Distanciando-se cada vez mais da tentativa de reprodução da realidade, a arte continuou caminhando para uma abstração cada vez maior. Nasceu o cubismo com suas formas geométricas, recortes e decomposições de imagens, além da ausência de perspectiva para um rompimento ainda mais decisivo com a representação realista. Em pouco tempo chegava-se à arte abstrata estabelecendo-se uma pintura na qual importavam apenas as sensações e expressões artísticas obtidas através de cores e formas puras.

No entanto, é importante ressaltar que embora a fotografia tenha assumido a função de representação da realidade, não se restringiu a ela.
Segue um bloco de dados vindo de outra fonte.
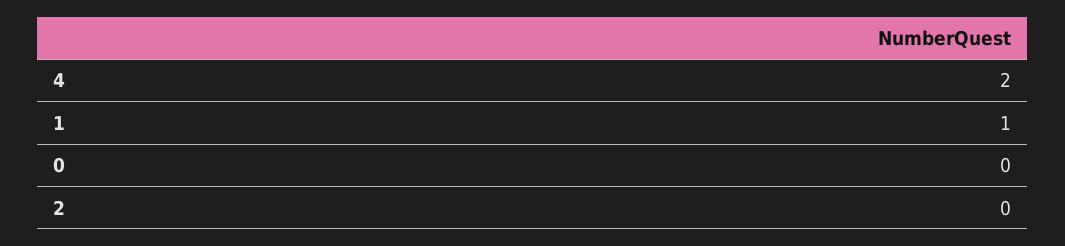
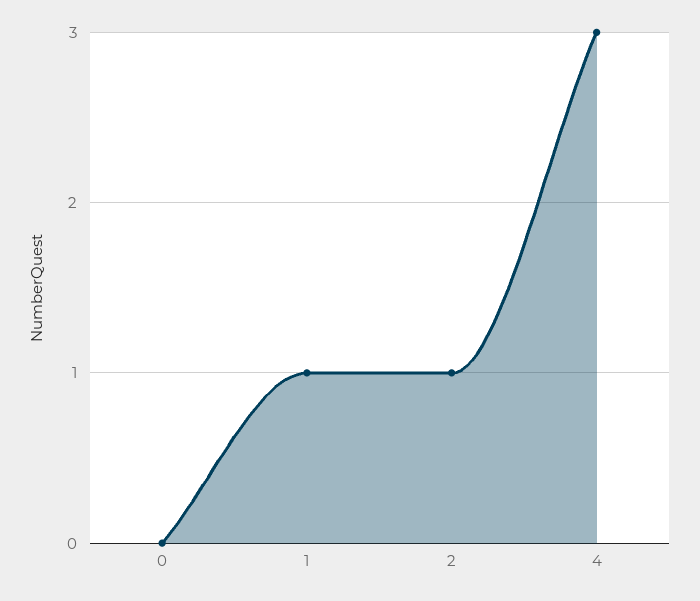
  {
-   "4": 2,
+   "4": 3,
    "1": 1,
    "0": 0,
-   "2": 0
+   "2": 1
  }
A fotografia artística também desenvolveu elementos conotativos, alegóricos e expressivos. Sobre essa dupla possibilidade da fotografia, escreveu Roland Barthes: “O paradoxo fotográfico consistiria, então, na coexistência de duas mensagens: uma sem código (seria o análogo fotográfico) e a outra codificada (o que seria a ‘arte’ ou o tratamento ou a ‘escritura’, ou a retórica da fotografia)” 1


1 Do texto “A Mensagem Fotográfica”, de Roland Barthes, que apesar de focar a fotografia jornalística expõe as possibilidades de conotação da fotografia.